20代の頃、建材メーカーの営業を担当していた。
顧客は建設関係の会社が中心で所謂「ドカタ」(土建)と 言われる業種だった。
福岡は現場仕事に従事している人が多く、 それが缶コーヒーの消費が高い要因の一つであるのだという。
現場で打ち合わせや営業で顔を出すとき、そこには必ず缶コーヒーがそばにあった。
厳しい職人は、眉間の皺と鋭い眼光。
私の姿を見て、自販機前に移動。
缶コーヒー無言で手渡された。
それは、甘くベタベタして、 私にとって苦手な味であった。
職人はタバコとそれを交互に口にし、大きなため息をひとつ。
そのまま表情がほころび、打ち合わせがはじまった。
それから、10年が経過。
私は転職を繰り返し今は放送の仕事に従事している。
プロデューサーやタレントとの打ち合わせのときは 必ずコーヒーがそばにある。
原稿を書いている時や編集をしているときも。
今も仕事のそばには必ずコーヒーがある。
業務を円滑にさせる、仕事モードのスイッチを入れる、休憩を感じさせる、、、。
今も仕事のあらゆる場面ではコーヒーの存在はなくてはならないものになっている。
福岡は空前のカフェブーム。
昔に比べ、本格的なコーヒーをあらゆる場所で味わうことができる。
いま、お気に入りのとあるコーヒースタンド。
コーヒーに集う常連客は多種多様。
浪人生、芸術家、文芸少年、主婦、 サラリーマン、飲食経営者、医者、消防士、、、。
コーヒーの湯気を挟み、様々な会話が飛び交っている。
洗練されたコーヒーがそこにアクセントとなり 最高の居心地の良さを感じてしまう。
職種は変われども、飲むコーヒーが変われども、コーヒーは すべてのシーンのそばにある。
それは、仕事だけではない。
朝目覚めたとき、コンビニで、食事の後、テレビを観ながら、電車を待っている時、、、。

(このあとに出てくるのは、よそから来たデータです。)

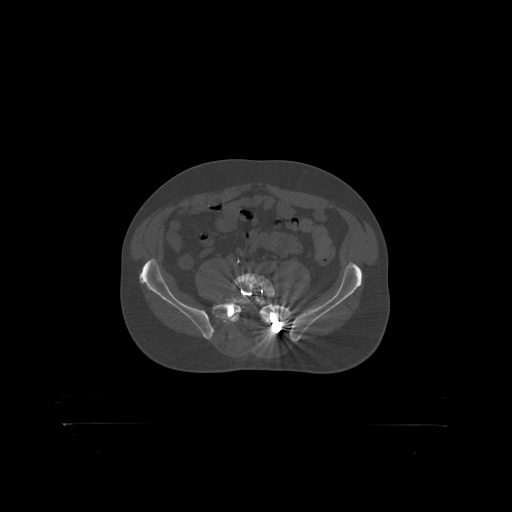
CT including the spine, one axial slice. Position 193 of 399 along the scan axis. 120 kVp. Bone window (W 1800 / L 400 HU). 1.25 mm slice thickness. 512 × 512 image matrix, field of view 650 × 650 mm. Male patient, age 46 years. From the clinical record (not read from this slice): primary cancer: skin.
Structures marked on this image (semi-automatic segmentation, software-assisted and operator-edited):
- L5 vertebra: box from (x=232, y=274) to (x=275, y=298) px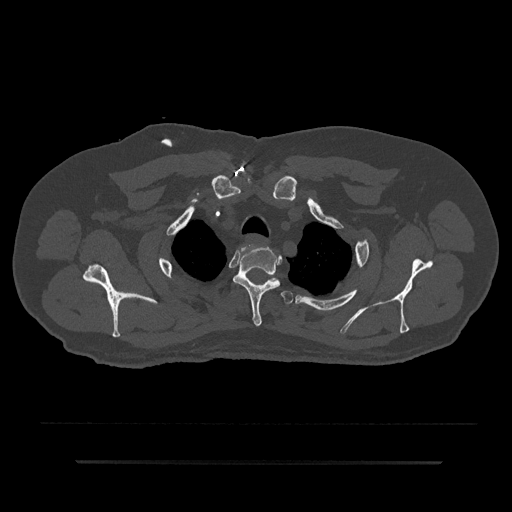
CT including the spine, one axial slice; position 693 of 797 along the scan axis; reconstruction kernel Br40s/3; 120 kVp; bone window (W 1800 / L 400 HU); 512 × 512 image matrix, field of view 464 × 464 mm. Male patient, age 59 years. From the clinical record (not read from this slice): primary cancer: bile ducts.
Annotated regions visible in this slice (semi-automatic segmentation, software-assisted and operator-edited):
- T1 vertebra: bounding box (x1, y1, x2, y2) in pixels: (240, 247, 245, 252)
- T2 vertebra: (233, 246, 280, 326)
- T3 vertebra: (280, 291, 293, 305)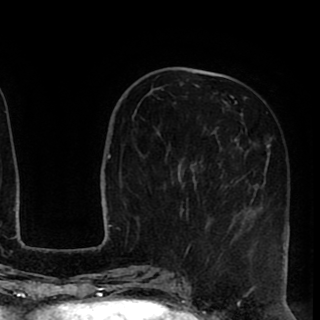
Breast MRI (dynamic contrast-enhanced), one axial slice. Position 33 of 90 along the scan axis. Cropped to one breast. Dynamic contrast-enhanced series, time point 2 of 8 at this slice position (early post-contrast). 1.5 T. TE 2.6 ms, TR 5.6 ms. 2 mm slice thickness. 320 × 320 image matrix, field of view 213 × 213 mm. Female patient.
Annotated regions visible in this slice (semi-automatically segmented with operator editing):
- enhancing-tissue mask used for the functional tumour volume (all voxels passing the contrast-enhancement thresholds inside the analysis volume; usually the tumour): bounding box <168,76,290,255> (left, top, right, bottom; pixels)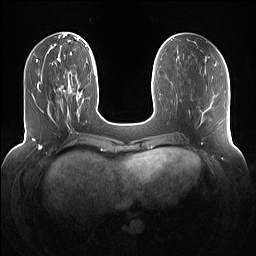
Breast MRI (dynamic contrast-enhanced), one axial slice. Position 41 of 160 along the scan axis. Dynamic contrast-enhanced series, time point 2 of 7 at this slice position (early post-contrast). 1.5 T. TE 1.4 ms, TR 5 ms. 256 × 256 image matrix. Female patient.
Structures marked on this image (semi-automatically segmented with operator editing):
- enhancing-tissue mask used for the functional tumour volume (all voxels passing the contrast-enhancement thresholds inside the analysis volume; usually the tumour): bounding box <54,75,78,118> (left, top, right, bottom; pixels)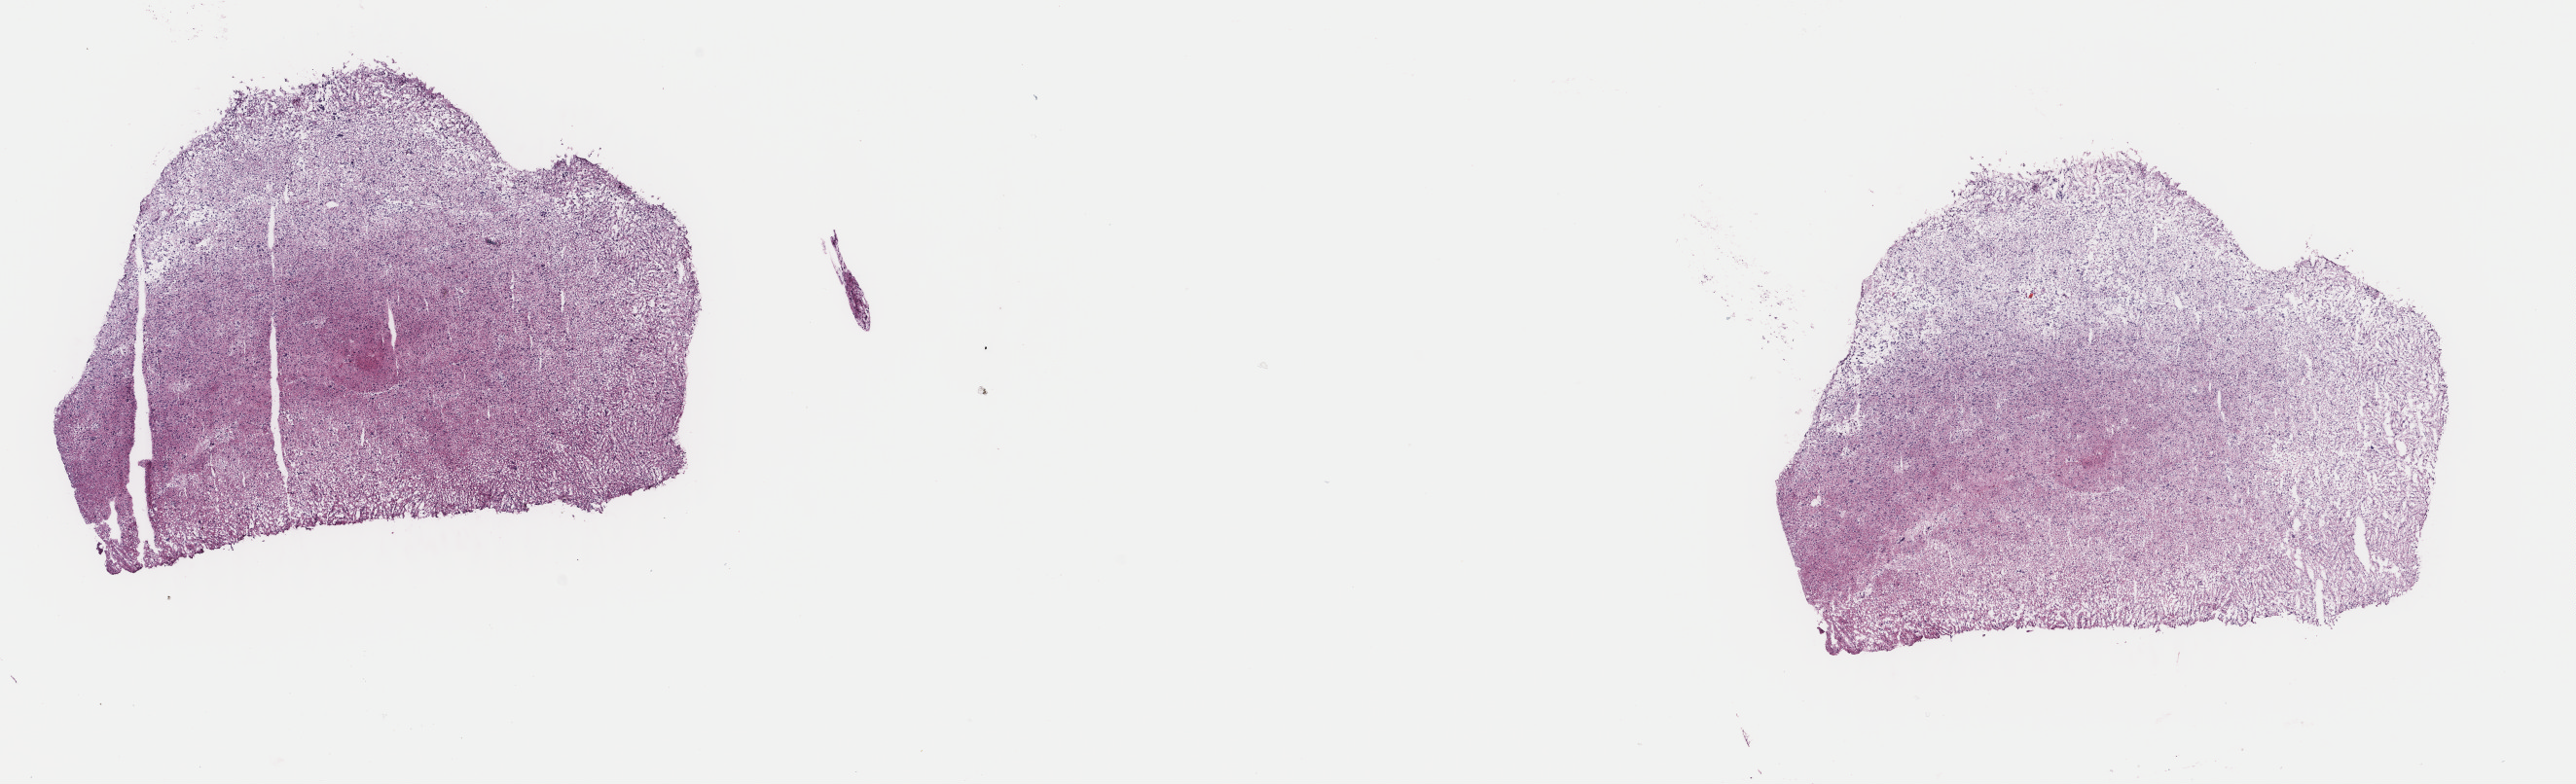
Hematoxylin and eosin (H&E) stained whole-slide image, whole scanned area (about 21.0 x 6.4 mm, from a 40x scan) shown as a low-resolution overview, frozen section from the top of the tissue portion, sample: primary tumour, brain. Female patient; age at initial diagnosis 33 years. Slide review estimates, as recorded: tumour cells 50%, tumour nuclei 90%.
Histologic diagnosis: Astrocytoma, anaplastic.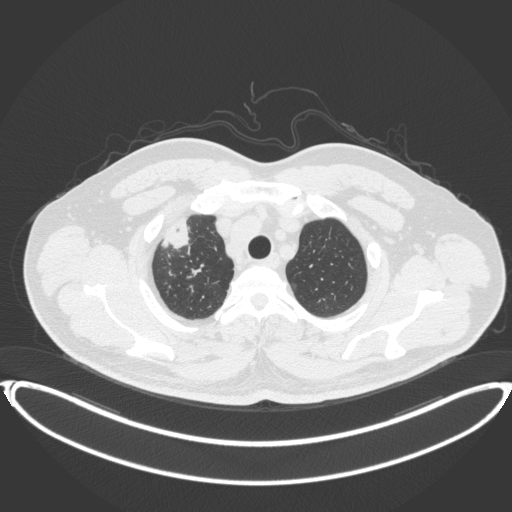
Chest CT, one axial slice; slice 336 of 399 in the series (ordered by position); lung window (W 1500 / L -600 HU); 1 mm slice thickness; 512 × 512 image matrix. Patient: male, 53 years. From the clinical record (not read from this slice): clinical TNM (as recorded): T2a N0 M0.
Structures marked on this image (bounding box drawn by a radiologist):
- lung tumour (recorded histology: adenocarcinoma): bounding box [x1, y1, x2, y2] px = [160, 213, 201, 252]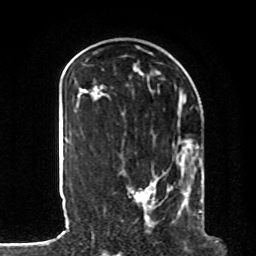
Breast MRI, one axial slice; position 35 of 80 along the scan axis; cropped to one breast; dynamic contrast-enhanced series, time point 2 of 8 at this slice position (early post-contrast); 1.5 T; TE 4.2 ms, TR 7 ms; 2 mm slice thickness; 256 × 256 image matrix. Female patient.
Outlined on this slice (semi-automatic segmentation, software-assisted and operator-edited):
- enhancing-tissue mask used for the functional tumour volume (all voxels passing the contrast-enhancement thresholds inside the analysis volume; usually the tumour): bounding box [x1, y1, x2, y2] px = [128, 141, 206, 235]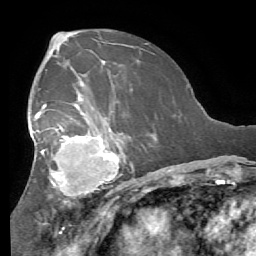
Breast MRI (dynamic contrast-enhanced), one axial slice. Slice 34 of 56 in the series (ordered by position). Cropped to one breast. Dynamic contrast-enhanced series, time point 2 of 7 at this slice position (early post-contrast). 1.5 T. TE 4.1 ms, TR 8.3 ms. 256 × 256 image matrix. Female patient.
Outlined on this slice (semi-automatic segmentation, software-assisted and operator-edited):
- enhancing-tissue mask used for the functional tumour volume (all voxels passing the contrast-enhancement thresholds inside the analysis volume; usually the tumour): box from (x=28, y=91) to (x=131, y=215) px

頑張ろうとする時、悩んでいる時、ホッとしている時、、、。
生活のあらゆる場にはいつもコーヒーの香りと苦味がある。
10年前、建設現場で飲んでいた缶コーヒー。
いま、コーヒースタンドで飲むそれとは味も値段も大きく違う。
しかし、コーヒーを通じてコミュニケーションが 円滑にできていることは同じである。
私はこれからも人生で挫折や悲しみ、そして喜びなどを経験していくだろう。
その傍らではコーヒーがあり、その味や香りはその時の思いを忘れないように心に刻んでくれる。
コーヒーとともに歩む人生は苦味もあればエグミもある。
新しいコーヒーを探すように、人生をこれからも楽しみたい。